[Items listed in a dataset]
•••

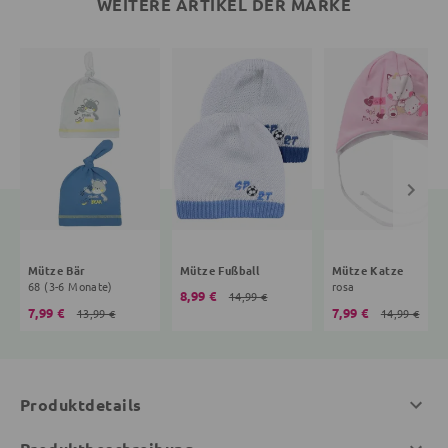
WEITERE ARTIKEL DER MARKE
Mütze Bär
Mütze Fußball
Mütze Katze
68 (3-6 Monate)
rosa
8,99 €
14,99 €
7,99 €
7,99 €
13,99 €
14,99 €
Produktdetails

•••

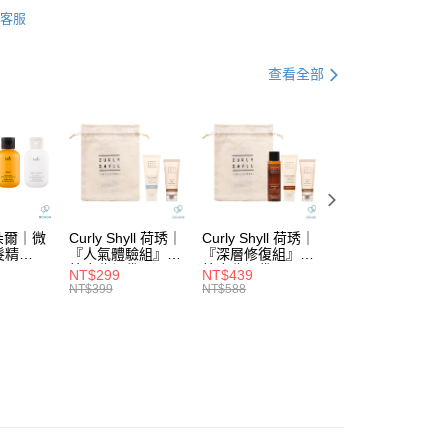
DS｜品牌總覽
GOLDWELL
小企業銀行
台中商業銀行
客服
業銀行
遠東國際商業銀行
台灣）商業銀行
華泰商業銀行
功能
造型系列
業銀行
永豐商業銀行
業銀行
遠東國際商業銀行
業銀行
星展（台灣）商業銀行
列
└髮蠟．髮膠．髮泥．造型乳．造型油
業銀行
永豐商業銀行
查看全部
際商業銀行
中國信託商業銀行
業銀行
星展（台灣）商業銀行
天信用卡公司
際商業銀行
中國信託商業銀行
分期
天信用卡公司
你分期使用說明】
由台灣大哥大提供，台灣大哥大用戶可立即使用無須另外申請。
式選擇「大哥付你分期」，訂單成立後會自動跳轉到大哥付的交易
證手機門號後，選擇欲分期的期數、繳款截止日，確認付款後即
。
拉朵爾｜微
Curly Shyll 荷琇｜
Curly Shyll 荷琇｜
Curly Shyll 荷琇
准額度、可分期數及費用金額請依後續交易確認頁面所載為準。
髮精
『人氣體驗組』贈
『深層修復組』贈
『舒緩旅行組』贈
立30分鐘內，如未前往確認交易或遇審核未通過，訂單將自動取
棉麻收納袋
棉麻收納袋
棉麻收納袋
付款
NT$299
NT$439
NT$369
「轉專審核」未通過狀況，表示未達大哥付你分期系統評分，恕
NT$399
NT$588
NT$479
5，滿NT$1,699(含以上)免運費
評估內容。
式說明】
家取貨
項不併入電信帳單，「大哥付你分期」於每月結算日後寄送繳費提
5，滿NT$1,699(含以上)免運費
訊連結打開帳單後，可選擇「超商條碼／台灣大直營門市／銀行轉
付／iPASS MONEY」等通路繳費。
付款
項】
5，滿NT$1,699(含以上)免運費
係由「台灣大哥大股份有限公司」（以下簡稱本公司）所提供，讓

•••

* _WORK INSTRUCTIONS_: For this exercise, please output exactly the lines above starting at the line with "WEITERE ARTIKEL DER MARKE" and ending at the line with "Produktdetails", ends included.

* _WRITTEN RESPONSE_:
WEITERE ARTIKEL DER MARKE
Mütze Bär
Mütze Fußball
Mütze Katze
68 (3-6 Monate)
rosa
8,99 €
14,99 €
7,99 €
7,99 €
13,99 €
14,99 €
Produktdetails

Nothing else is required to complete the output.